A "three-bears forecast" for US stocks
Friday, June 5, 2009 at 12:20PM
Simon Ward

An earlier post made a case for comparing the recent decline in US share prices with the bear markets of 1906-07, 1919-21 and 1973-74. Like the 2007-09 bear, the falls in 1919-21 and 1973-74 occurred at or near the end of 30-year economic cycles. Meanwhile, the 1906-07 decline was associated with a financial panic with similar characteristics to the Lehman crisis.

The three earlier declines bear a close resemblance, with the Dow Industrials index falling by 45-49% over 22-23 months. The subsequent recoveries also look similar – three years after the start of its decline, the Dow had rallied to stand 17%, 17% and 13% respectively below its peak level.

The earlier post included a chart overlaying the 2007-09 decline on the three earlier bear markets and recoveries. This approach has been taken further in the chart below, which shows a "three-bear average" of the prior episodes. This average provides a template for comparison with current developments; it may also offer guidance on share price prospects.

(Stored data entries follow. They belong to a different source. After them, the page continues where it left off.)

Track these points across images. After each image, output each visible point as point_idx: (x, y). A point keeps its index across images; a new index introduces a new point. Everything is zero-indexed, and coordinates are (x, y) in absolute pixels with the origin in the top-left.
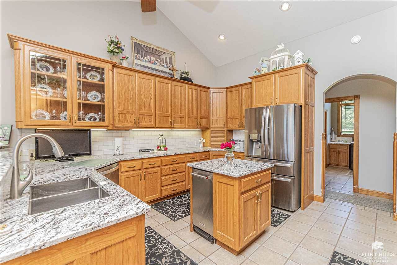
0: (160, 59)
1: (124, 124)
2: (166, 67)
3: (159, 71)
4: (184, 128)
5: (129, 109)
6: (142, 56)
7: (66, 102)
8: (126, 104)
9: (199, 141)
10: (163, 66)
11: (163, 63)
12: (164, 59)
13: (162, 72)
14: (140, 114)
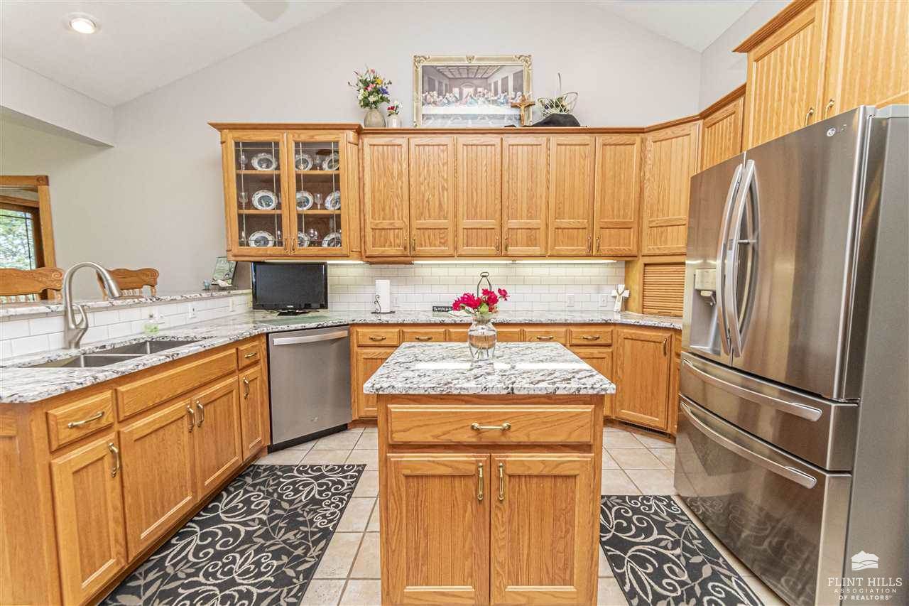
0: (487, 87)
1: (384, 251)
2: (503, 103)
3: (484, 118)
4: (543, 257)
5: (394, 219)
6: (440, 94)
7: (281, 215)
8: (387, 208)
9: (614, 293)
10: (495, 102)
11: (496, 94)
12: (500, 83)
13: (488, 117)
14: (419, 227)
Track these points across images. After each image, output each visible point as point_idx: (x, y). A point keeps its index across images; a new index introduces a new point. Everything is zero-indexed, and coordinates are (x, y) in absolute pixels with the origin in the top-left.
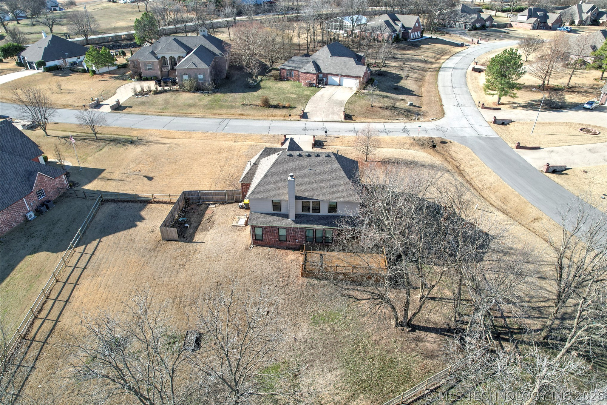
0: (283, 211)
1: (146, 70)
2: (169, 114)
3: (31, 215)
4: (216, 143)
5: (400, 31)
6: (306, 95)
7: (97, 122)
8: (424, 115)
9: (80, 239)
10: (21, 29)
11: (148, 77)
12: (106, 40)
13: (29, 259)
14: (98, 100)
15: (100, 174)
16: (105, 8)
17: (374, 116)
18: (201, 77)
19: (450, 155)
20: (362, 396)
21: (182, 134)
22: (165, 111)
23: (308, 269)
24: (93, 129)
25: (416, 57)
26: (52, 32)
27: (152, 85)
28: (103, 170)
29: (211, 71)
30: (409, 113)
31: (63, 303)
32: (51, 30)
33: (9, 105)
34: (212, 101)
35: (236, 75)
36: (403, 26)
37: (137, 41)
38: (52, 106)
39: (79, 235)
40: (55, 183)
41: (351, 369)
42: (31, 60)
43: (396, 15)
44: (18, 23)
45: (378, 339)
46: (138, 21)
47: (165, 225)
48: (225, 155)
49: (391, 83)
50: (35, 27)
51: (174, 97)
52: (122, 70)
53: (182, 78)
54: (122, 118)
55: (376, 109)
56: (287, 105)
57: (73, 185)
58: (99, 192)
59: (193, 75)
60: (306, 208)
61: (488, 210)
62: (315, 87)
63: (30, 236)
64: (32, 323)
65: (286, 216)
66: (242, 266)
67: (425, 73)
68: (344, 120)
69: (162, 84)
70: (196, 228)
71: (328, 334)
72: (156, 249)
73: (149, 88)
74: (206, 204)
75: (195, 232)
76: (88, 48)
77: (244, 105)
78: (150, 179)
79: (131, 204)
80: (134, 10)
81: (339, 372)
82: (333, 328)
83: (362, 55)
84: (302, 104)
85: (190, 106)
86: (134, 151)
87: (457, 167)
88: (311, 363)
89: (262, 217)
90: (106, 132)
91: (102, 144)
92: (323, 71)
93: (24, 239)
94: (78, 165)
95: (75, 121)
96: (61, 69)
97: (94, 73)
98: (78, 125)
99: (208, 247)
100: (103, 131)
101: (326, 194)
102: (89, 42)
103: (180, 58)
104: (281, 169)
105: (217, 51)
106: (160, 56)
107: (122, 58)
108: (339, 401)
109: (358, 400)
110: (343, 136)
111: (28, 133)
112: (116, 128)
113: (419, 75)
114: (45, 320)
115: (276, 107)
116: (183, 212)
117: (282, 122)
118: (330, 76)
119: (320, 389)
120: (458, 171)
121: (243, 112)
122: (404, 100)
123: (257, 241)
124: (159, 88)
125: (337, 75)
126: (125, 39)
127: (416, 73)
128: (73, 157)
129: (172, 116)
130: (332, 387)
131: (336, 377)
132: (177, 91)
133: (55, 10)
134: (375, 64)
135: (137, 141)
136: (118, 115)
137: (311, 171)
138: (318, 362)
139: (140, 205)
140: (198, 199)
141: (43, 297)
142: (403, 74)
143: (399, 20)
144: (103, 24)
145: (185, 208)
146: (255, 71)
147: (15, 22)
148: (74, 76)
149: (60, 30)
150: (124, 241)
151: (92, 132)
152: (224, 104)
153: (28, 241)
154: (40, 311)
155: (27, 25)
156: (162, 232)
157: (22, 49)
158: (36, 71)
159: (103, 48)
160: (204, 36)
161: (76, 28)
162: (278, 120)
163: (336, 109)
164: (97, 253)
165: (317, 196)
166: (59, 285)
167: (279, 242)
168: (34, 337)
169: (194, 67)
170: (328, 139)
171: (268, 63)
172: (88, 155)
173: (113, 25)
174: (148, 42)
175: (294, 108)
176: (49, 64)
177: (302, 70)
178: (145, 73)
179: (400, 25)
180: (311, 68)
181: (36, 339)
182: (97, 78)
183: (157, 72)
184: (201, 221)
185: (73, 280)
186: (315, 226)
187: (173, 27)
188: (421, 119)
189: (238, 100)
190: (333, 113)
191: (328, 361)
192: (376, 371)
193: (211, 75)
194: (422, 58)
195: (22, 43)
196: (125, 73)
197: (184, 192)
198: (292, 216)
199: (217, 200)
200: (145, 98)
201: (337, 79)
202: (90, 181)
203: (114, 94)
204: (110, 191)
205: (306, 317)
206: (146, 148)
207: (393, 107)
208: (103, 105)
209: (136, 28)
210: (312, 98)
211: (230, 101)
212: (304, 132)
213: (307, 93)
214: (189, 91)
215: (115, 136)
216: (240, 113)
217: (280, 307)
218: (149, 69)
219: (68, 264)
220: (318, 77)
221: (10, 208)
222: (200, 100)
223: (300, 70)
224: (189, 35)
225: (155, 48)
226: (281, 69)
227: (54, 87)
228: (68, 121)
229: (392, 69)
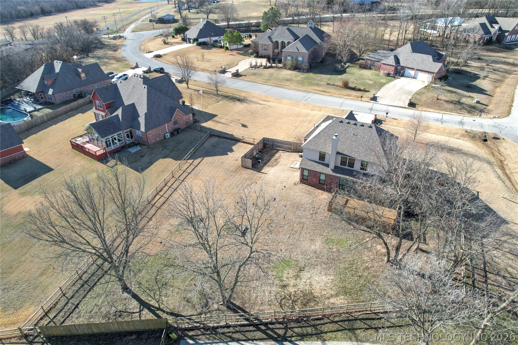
0: (326, 161)
1: (262, 50)
2: (270, 84)
3: (168, 135)
4: (297, 110)
5: (495, 34)
6: (382, 83)
7: (220, 83)
8: (488, 112)
9: (192, 155)
10: (190, 16)
11: (263, 55)
12: (241, 26)
13: (161, 161)
14: (225, 68)
15: (213, 118)
16: (247, 2)
17: (437, 108)
18: (300, 59)
19: (498, 150)
20: (342, 297)
21: (275, 99)
22: (268, 81)
23: (334, 206)
24: (216, 87)
25: (505, 59)
26: (208, 18)
27: (264, 61)
28: (215, 116)
29: (309, 56)
30: (472, 109)
31: (173, 190)
32: (208, 17)
33: (171, 66)
34: (305, 78)
35: (330, 60)
36: (500, 29)
37: (262, 28)
38: (195, 69)
39: (191, 152)
40: (185, 118)
41: (341, 278)
42: (190, 37)
43: (496, 18)
44: (189, 12)
45: (369, 266)
46: (265, 13)
47: (245, 156)
48: (301, 119)
49: (465, 81)
50: (198, 15)
51: (277, 72)
52: (246, 49)
53: (286, 58)
54: (237, 83)
55: (440, 101)
56: (362, 89)
57: (196, 121)
58: (209, 129)
59: (295, 57)
60: (343, 163)
61: (515, 201)
62: (392, 77)
63: (165, 147)
64: (155, 196)
65: (327, 165)
66: (288, 194)
67: (508, 75)
68: (407, 107)
69: (271, 61)
70: (265, 164)
71: (334, 252)
72: (236, 171)
73: (261, 63)
74: (277, 150)
75: (264, 166)
76: (227, 31)
77: (328, 84)
78: (244, 126)
79: (228, 140)
80: (267, 4)
81: (332, 277)
82: (339, 250)
83: (444, 53)
84: (376, 89)
85: (287, 80)
86: (239, 106)
87: (501, 161)
88: (314, 266)
89: (310, 163)
90: (225, 91)
91: (220, 98)
92: (402, 64)
93: (162, 149)
94: (201, 110)
95: (206, 80)
96: (207, 44)
97: (227, 49)
98: (207, 83)
99: (269, 177)
100: (223, 89)
101: (361, 154)
102: (230, 26)
103: (289, 43)
104: (332, 130)
105: (318, 40)
106: (274, 40)
107: (248, 40)
108: (324, 294)
109: (339, 298)
110: (401, 119)
111: (178, 85)
112: (232, 89)
113: (499, 77)
114: (162, 196)
115: (354, 89)
116: (260, 151)
117: (354, 101)
118: (407, 70)
119: (314, 283)
120: (500, 165)
121: (325, 90)
122: (472, 98)
123: (304, 180)
124: (268, 64)
125: (413, 69)
126: (254, 26)
127: (498, 74)
128: (200, 104)
129: (272, 86)
130: (323, 284)
131: (329, 279)
132: (281, 68)
133: (214, 2)
134: (457, 63)
135: (243, 100)
136: (236, 80)
137: (354, 136)
138: (319, 267)
139: (233, 142)
140: (273, 145)
141: (163, 184)
142: (482, 74)
143: (497, 23)
144: (241, 14)
145: (262, 149)
146: (345, 59)
147: (188, 11)
148: (214, 50)
149: (212, 17)
150: (217, 162)
151: (215, 89)
152: (313, 81)
153: (163, 150)
154: (160, 191)
155: (194, 13)
156: (242, 161)
157: (187, 29)
158: (192, 45)
159: (236, 31)
160: (311, 27)
161: (223, 16)
162: (351, 99)
163: (404, 97)
164: (199, 166)
165: (353, 155)
166: (173, 180)
167: (319, 184)
168: (155, 204)
169: (297, 51)
170: (387, 120)
171: (358, 54)
172: (209, 104)
173: (249, 15)
174: (270, 29)
175: (369, 91)
176: (201, 40)
177: (384, 62)
178: (261, 52)
179: (496, 27)
180: (391, 61)
181: (155, 205)
182: (228, 52)
183: (270, 53)
184: (270, 160)
185: (181, 178)
186: (347, 177)
187: (291, 18)
188: (483, 115)
189: (325, 80)
190: (400, 100)
191: (326, 268)
192: (359, 285)
193: (309, 59)
194: (511, 61)
195: (188, 25)
196: (248, 51)
197: (264, 138)
198: (332, 166)
199: (285, 148)
200: (257, 71)
201: (412, 73)
202: (207, 121)
203: (236, 65)
204: (217, 129)
205: (321, 237)
206: (248, 105)
207: (459, 102)
208: (227, 72)
209: (263, 18)
210: (386, 86)
211: (318, 80)
212: (369, 111)
213: (383, 81)
214: (290, 69)
215: (230, 94)
216: (323, 90)
217: (305, 226)
218: (264, 49)
219: (181, 169)
220: (396, 69)
221: (158, 128)
222: (296, 77)
223: (382, 62)
224: (301, 26)
225: (272, 34)
226: (367, 59)
227: (200, 56)
228: (203, 80)
229: (473, 69)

The Dow peaked in October 2007 and followed the three-bear average closely until September last year, when the Lehman crisis led to a dramatic lurch down. The deviation widened in early 2009 as fears of banking system nationalisation exacerbated weakness. The rally since March, however, has closed the gap and the current level of the Dow is now only marginally below the template.

The average declines further over the summer, reaching a low about 10% below yesterday's Dow close at the start of September. It then embarks on a sustained rise, climbing 25% from the September low by the end of 2009 and a further 27% during 2010.

Historical comparisons should be treated with caution but the shape of this "forecast" appears plausible. The recent rally has been driven by a reallocation of cash to equities by investors who had been underweight; a period of consolidation may be necessary before a further advance based on a recovery in corporate earnings – conditional, of course, on the global economy returning to growth later in 2009.